### Assignment:
Both the line containing "BEST OVERALL FOR CUSTOM COMFORT AND" and the last line of the listing are included: write out exactly the lines from one to the other.

### Dataset records:
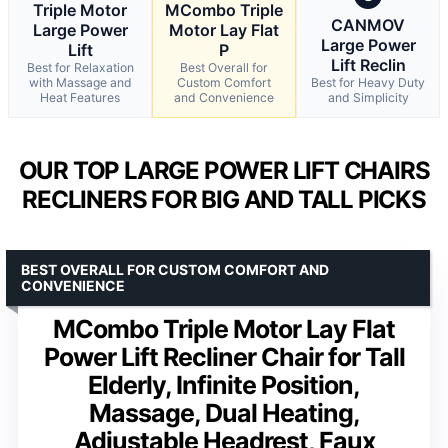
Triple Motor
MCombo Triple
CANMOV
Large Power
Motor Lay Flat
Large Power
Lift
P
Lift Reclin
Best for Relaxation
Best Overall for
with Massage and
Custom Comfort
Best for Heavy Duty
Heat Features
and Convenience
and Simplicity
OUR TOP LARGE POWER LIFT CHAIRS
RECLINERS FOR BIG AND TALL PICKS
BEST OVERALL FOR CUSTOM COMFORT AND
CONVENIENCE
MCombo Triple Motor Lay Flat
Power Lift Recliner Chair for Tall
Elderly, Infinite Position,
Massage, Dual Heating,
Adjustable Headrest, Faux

### Solution below:
BEST OVERALL FOR CUSTOM COMFORT AND
CONVENIENCE
MCombo Triple Motor Lay Flat
Power Lift Recliner Chair for Tall
Elderly, Infinite Position,
Massage, Dual Heating,
Adjustable Headrest, Faux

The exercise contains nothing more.